Solved – Comparing results of unsupervised clustering to a known classification

classificationclusteringneuroscience

Disclaimer: I'm looking for a bit of help as I'm only a simple neuroscientist and even working out what to google in this area is a tricky prospect. Here goes:

I have a set of data (3d positions in the brain). This can be allocated to known brain areas. What I want to know is – do these positions cluster nicely in to previously described brain regions, or not?

As an analogy: Imagine you have the longitude and latitude of every home in Europe. You want to understand where people live. You can simply look up the country or state/county/district within a country in which any given home is located.

If you run a cluster analysis, you'll find clusters like London that correspond entirely to one country – UK – but to multiple counties within the country – Essex, Hertfordshire etc. The city of Basel is nominally a Swiss city, but with suburbs in France and Germany. So in these cases, the cluster (the city) won't correspond well to a single classification (the country). In contrast, a city such as Bath is located in the UK, and also entirely within one subregion – Somerset

I'm looking for a way to quantify this discordance. To be clear, I don't want to train a supervised ML algorithm to recapitulate the classification, but rather to find out how an unsupervised clustering matches up.

Thanks

Best Answer

I'm a machine learning scientist turned neuroscientist, so hopefully we'll be able to sort something out. There are basically two options here:

Option A: Direct cluster similarity estimation

There are some algorithms that can give you a direct similarity measure between two clusterings of the same data (the real anatomical regions on one side, the outcome of your unsupervised algorithm on the other). With this option you wouldn't know which region each cluster corresponds to, but you would get an absolute measure of similarity.
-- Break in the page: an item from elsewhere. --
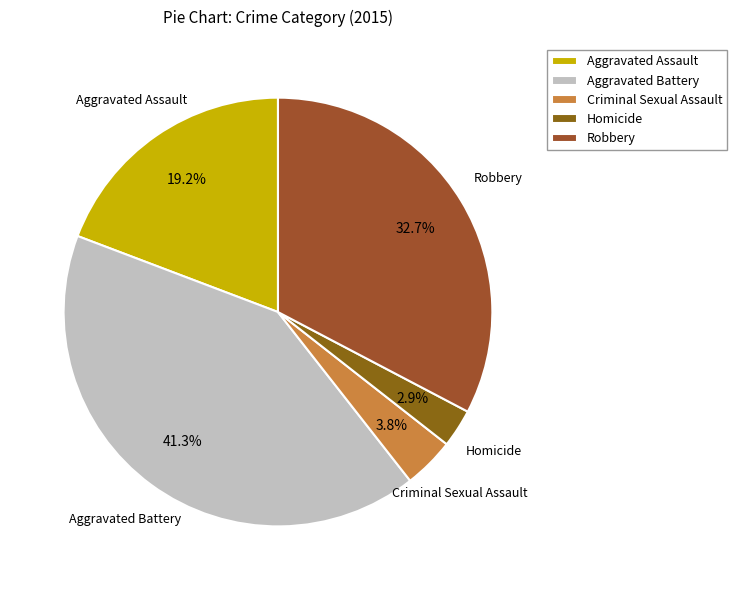

How many slices are in this pie chart?

5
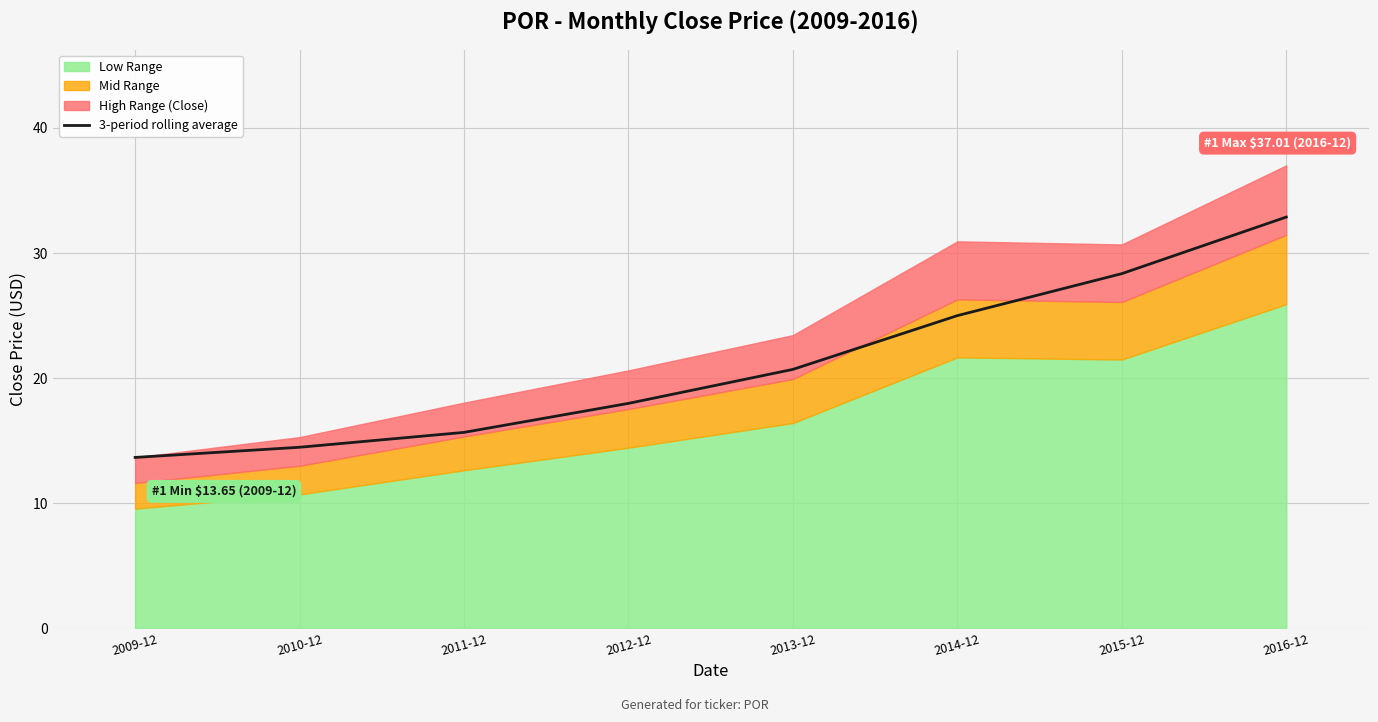

What is the smallest value displayed?

13.6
There are several approaches, but a simple one is to just calculate the mutual information between them -- the higher it is, the more similar the clusterings are.

Here are a couple of papers: this one with some simple and effective methods and this one with a review and comparison of several approaches.
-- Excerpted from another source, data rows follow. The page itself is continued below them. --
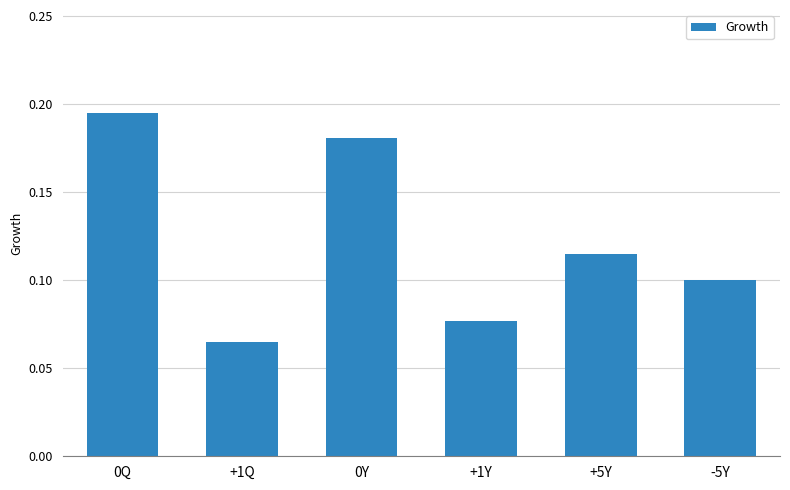

What position from the left is +5Y?

5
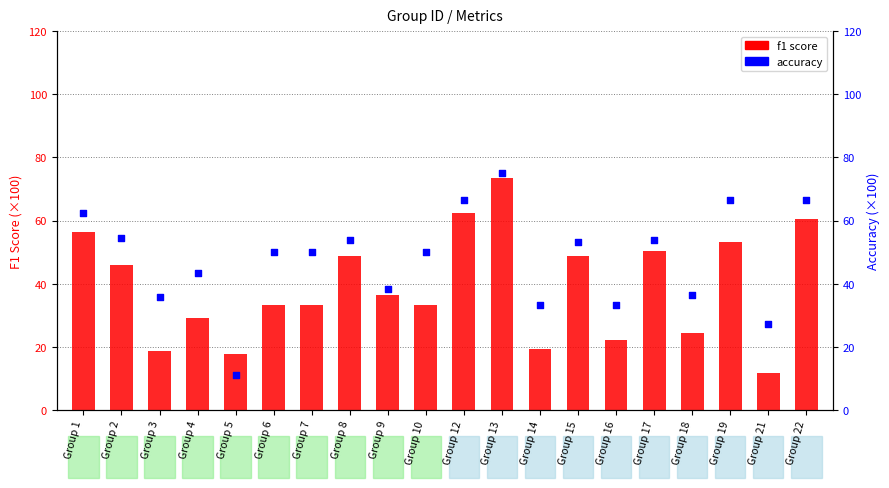

Which series has the largest total across all categories?

accuracy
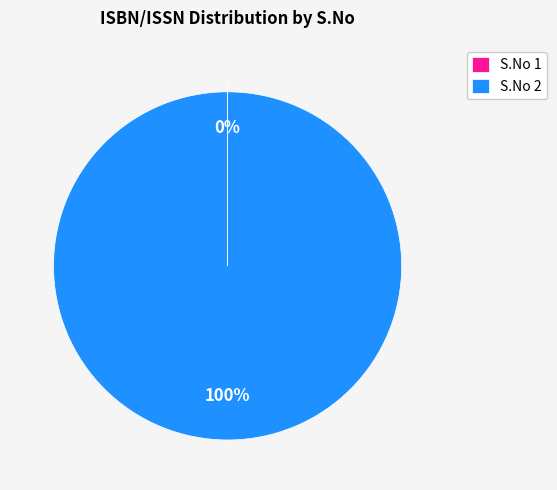

To the nearest percent, what is the difference between the largest and smallest slice percentages?

100%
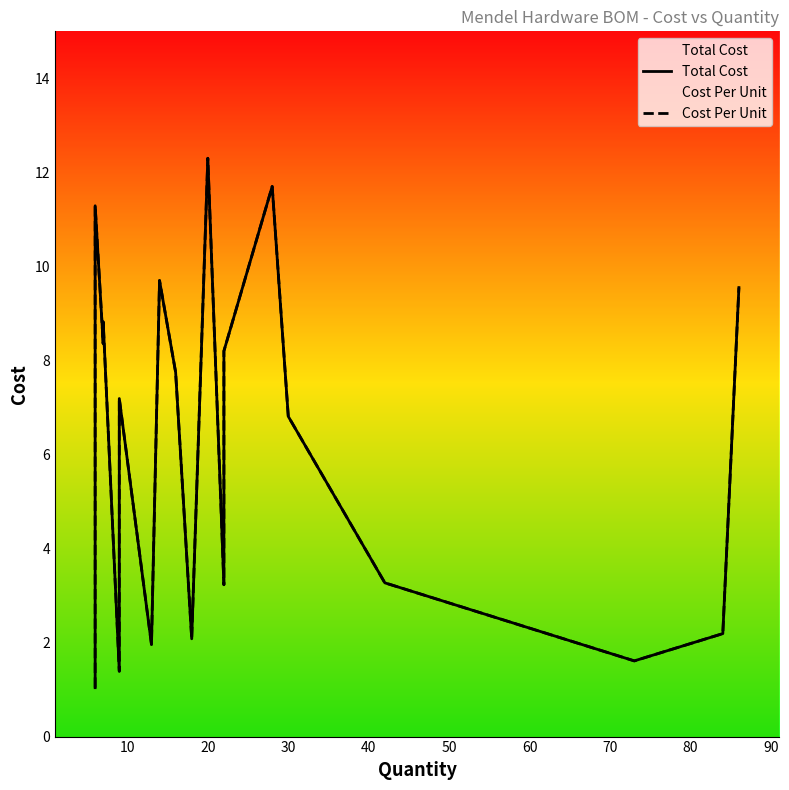

Is the value of Cost Per Unit at 14 greater than the value of Total Cost at 70?

No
Option B: Classification via clustering

Alternatively, you can split the process in two parts: 1) find a mapping between your true labels and your unsupervised cluster memberships; and 2) calculate how well those match as a standard classification evaluation. The advantage of this option is that you get a better grasp on what your unsupervised algorithm is doing, the disadvantage is that it's not as principled as the end-to-end solutions from option A.

Let's look at (2) first. There are piles of literature published on this which I can't possibly fit in a SE answer. I'll point you to the relevant Wikipedia section and informally suggest the Rand index as a reasonable candidate, but of course there are many more.

Now back to (1). If you can afford it (i.e. you're handling a relatively small number of categories), the exhaustive brute force approach is to just try all possible combinations and pick the one that maximises your metric of choice from step (2). If that's too expensive, you can do something simpler like majority voting: For each cluster your unsupervised algorithm spits out, pick the label that is most highly represented in that cluster and assign that label to the whole cluster.

Of course there are plenty variables and constraints that can heavily alter the problem, such as whether your unsupervised clustering algorithm gives you probabilities or "hard" cluster assignments, or whether you want to enforce that each label be represented by exactly one cluster. Hopefully now you have a few more keywords you can try searching to find what you need.